The thing to note about the motorboating is that the amp will thump every time it's playing low freq content.
The turn on/off thump occurs just once at turn on & once at turn off - no thumping while playing program material.

If the amplifier has a -3 db point that is a frequency lower than that of the timing constant of the power supply, then the amplifier can modulate the supply, which results in IM distortion amongst other things.

Ralph, let me see if understand what you wrote above. I'm getting confused because w.r.t. the amplifier you are using frequency & w.r.t. the power supply you are using timing constant. Freq & timing constant are reciprocals of each other.

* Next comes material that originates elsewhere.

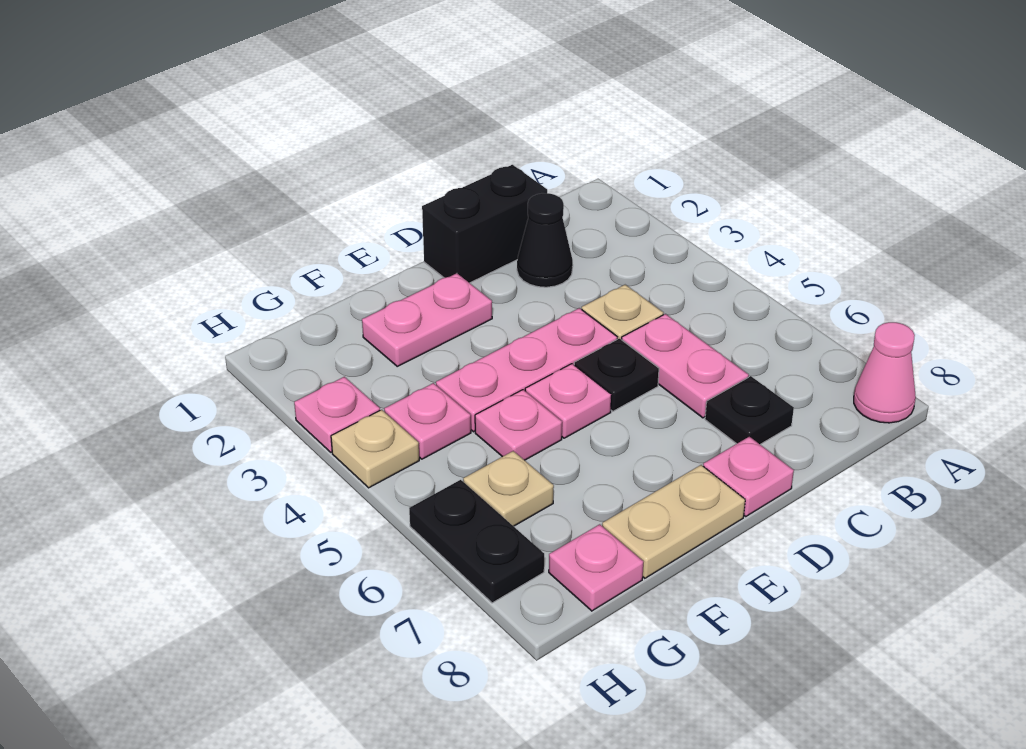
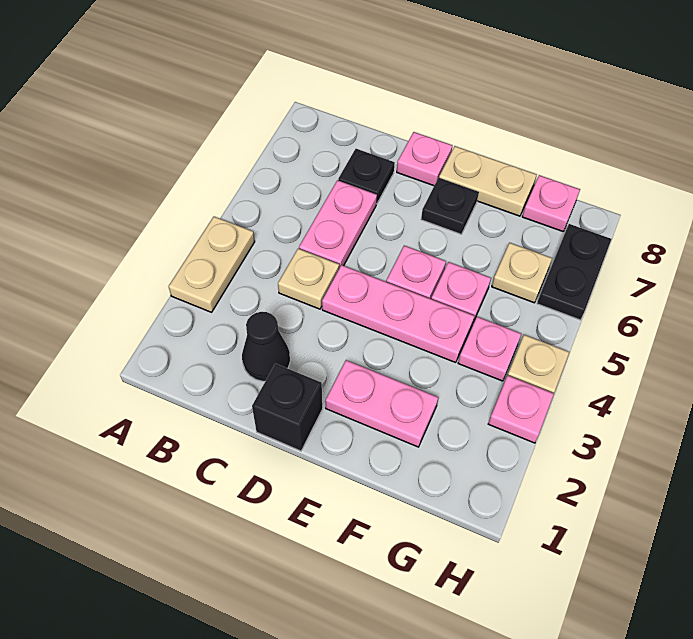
none -> tan plate A3:A4 level 1
pink cone A8 level 1 -> none
black brick C1:D1 level 1 -> black brick D1 level 1
black plate D5 level 1 -> black plate E7 level 1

So, what you are saying is that for motorboating to occur the time constant of the amplifier has to be higher ("If the amplifier has a -3 db point that is a frequency lower than...") than the time constant of the power supply. Correct?
So, basically, the bandwidth of the power supply should always be lower than the bandwidth of the power amp. Correct?

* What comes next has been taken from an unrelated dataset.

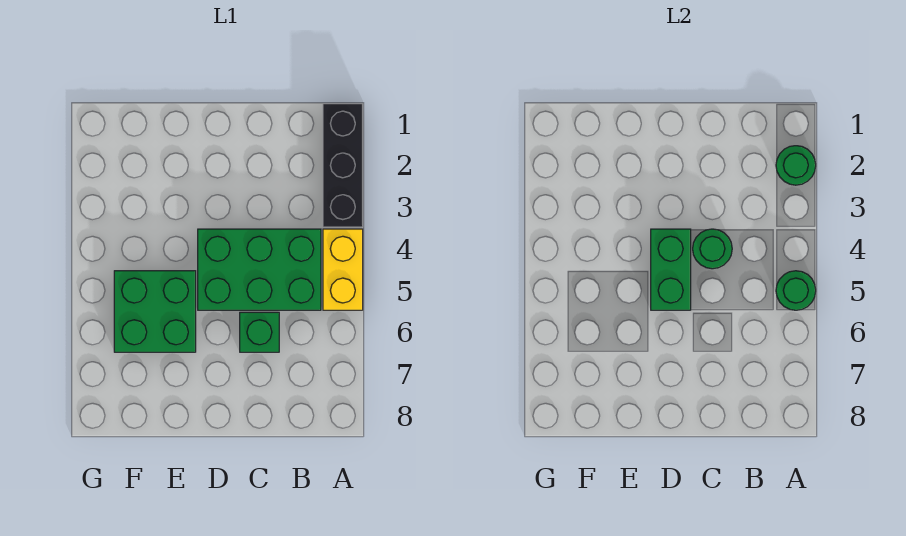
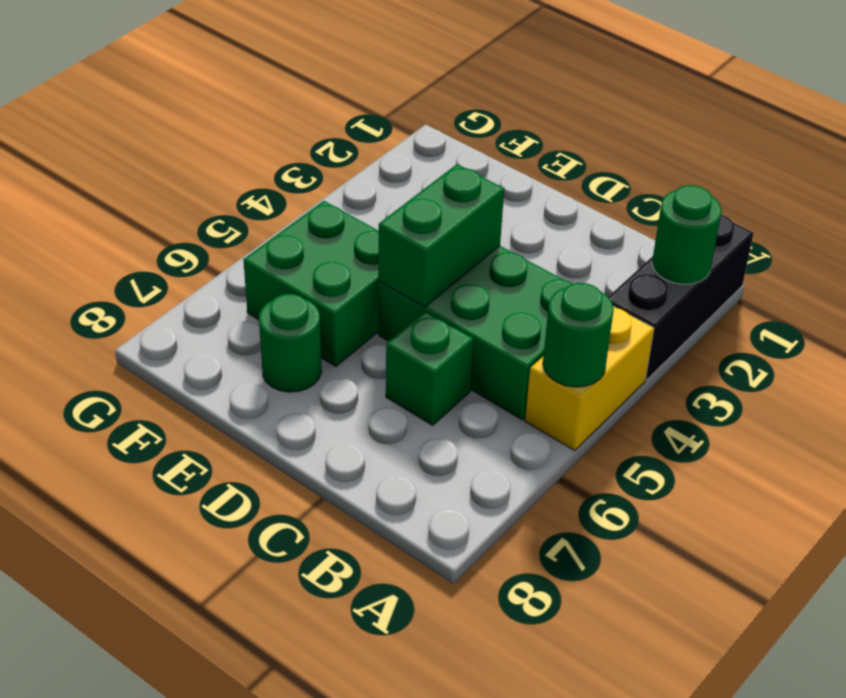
green round brick C4 level 2 -> green round brick E7 level 1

Class AB - there is not fixed "time constant" since discharge time depends on loudness/load. We could take discharge time at max volume and compare it to reciprocal of -3dB bottom frequency of the amplifier but it wouldn't make difference to me since I don't listen at full volume. We could argue that smaller modulation at lower volumes will be "proportional" to level of the signal but once we draw less than max current, power supply voltage modulation at low frequencies becomes compensated by amplifier (since it is regulated).

Class A - does not apply since amplifier draws the same current even at DC output.

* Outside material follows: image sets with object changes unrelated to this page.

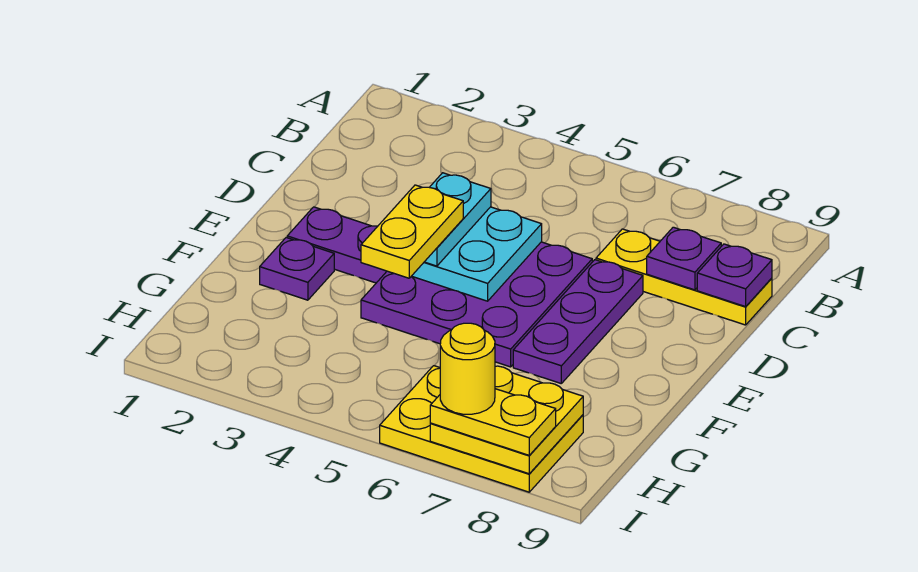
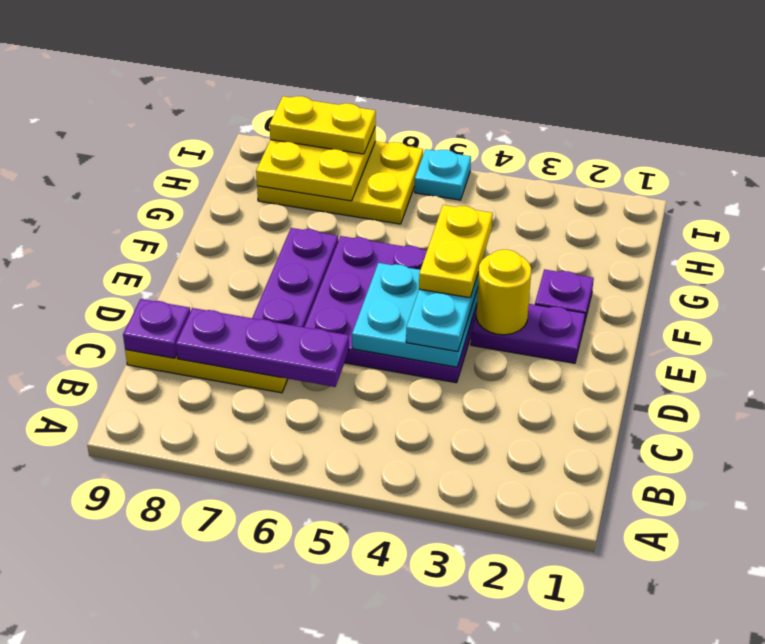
purple plate C8 level 2 -> purple plate C6:C8 level 2
none -> cyan plate I5 level 1
yellow round brick I7 level 4 -> yellow round brick E3 level 2

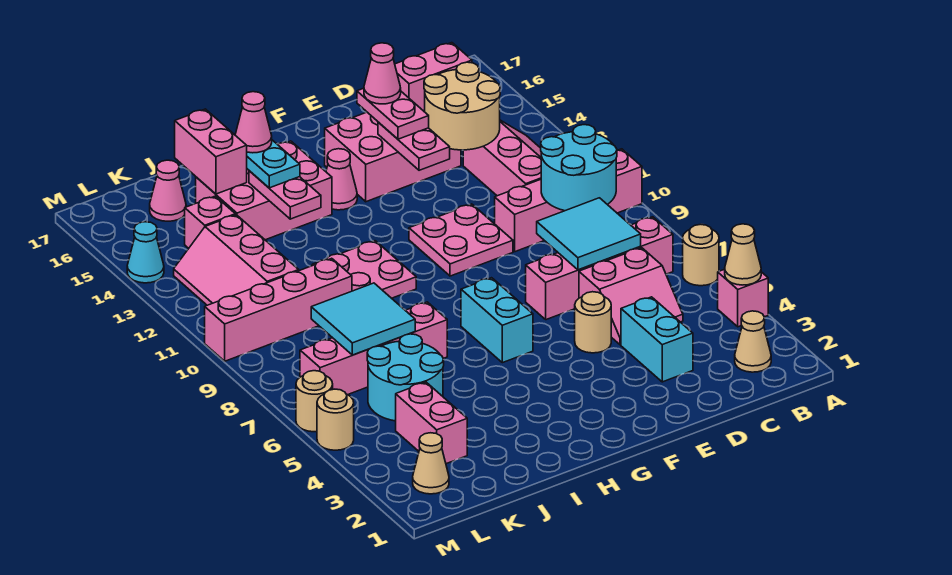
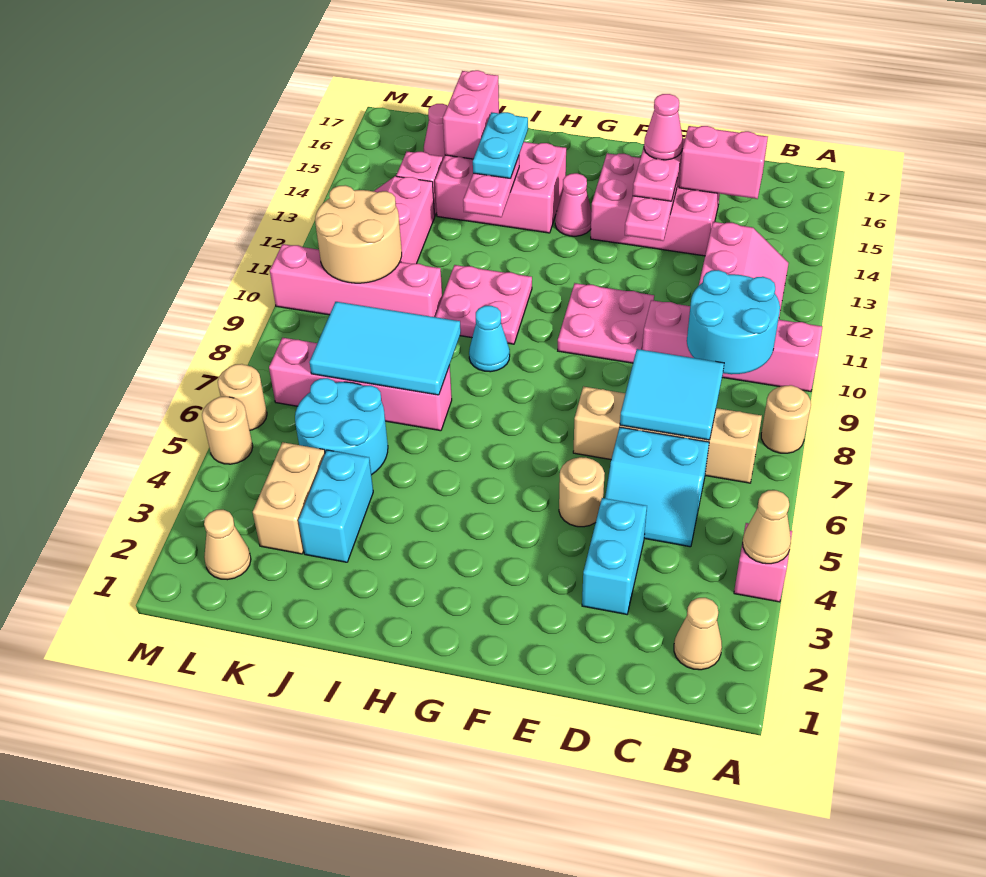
tan round brick A6 level 1 -> tan round brick A8 level 1
pink brick B7:E7 level 1 -> tan brick B7:E7 level 1
pink slope C5:D6 level 1 top 6 -> cyan slope C5:D6 level 1 top 6
tan round brick C13:D14 level 2 -> tan round brick K10:L11 level 2
cyan brick G6:G7 level 1 -> cyan brick J3:J4 level 1
pink cone I15 level 4 -> none
cyan tile J7:K8 level 2 -> cyan tile I7:K8 level 2
pink brick K3:K4 level 1 -> tan brick K3:K4 level 1
cyan cone M14 level 1 -> cyan cone H9 level 1

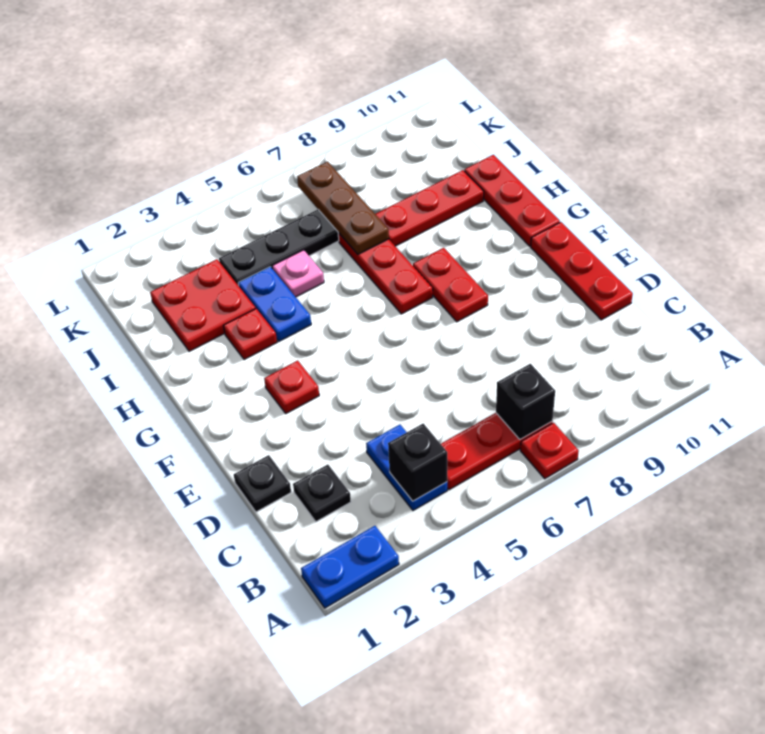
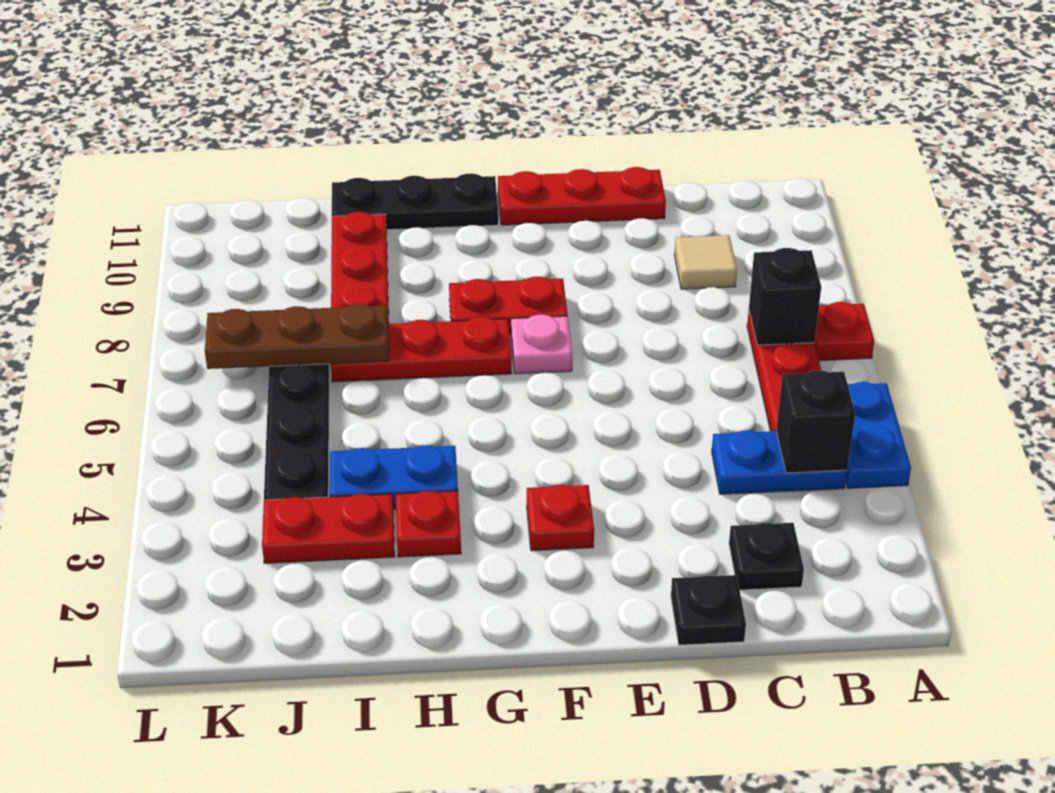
blue plate A1:A2 level 1 -> blue plate A4:A5 level 1
none -> tan tile C9 level 1
red plate G11:I11 level 1 -> black plate G11:I11 level 1
red plate I2:J3 level 1 -> red plate I3:J3 level 1
pink plate I5 level 1 -> pink plate F7 level 1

I'm still working on some of this conversation, but could someone explain "time constant" to me? I'm assuming this is something like what it sounds, but I'm not sure. It sounds almost as if amplifier power supplies work like CPUs in the sense that they have clear cycles and clocks that designers must take into account to keep everything running. I don't know if the analogy holds, but it sounds similar to me.

I'm starting to realize just how much I DON'T know about power supplies. Wow. And I am the knowledgable one among my friends. Eeeeek!

Aewhistory, Time constant is amount of time it takes to bring voltage to 63.2% of desired value. For instance applying 10 volts to 1000uF capacitor thru 10ohm resistor will result in 6.32V on capacitor after time equal 10ohm x 1000uF = 10ms. Same would apply to discharging from 10V to 3.68V (10V-6.32V). This time is called time constant RC.

Instead of saying "Time necessary to charge capacitor" we say "time constant". It is shorter and more precise. In our case it just means amount of time to have significantly lower supply voltage (discharge supply capacitors) when playing very low frequencies very loud. We want this voltage steady since any variations might compromise amp's operation (output affected by supply voltage changes).
We are looking at small changes in supply voltage (not 63.2%) but using terms like "time constant" or "-3dB frequency" just to have some reference point. From that we can, if necessary, recalculate exact percentage changes at particular frequency.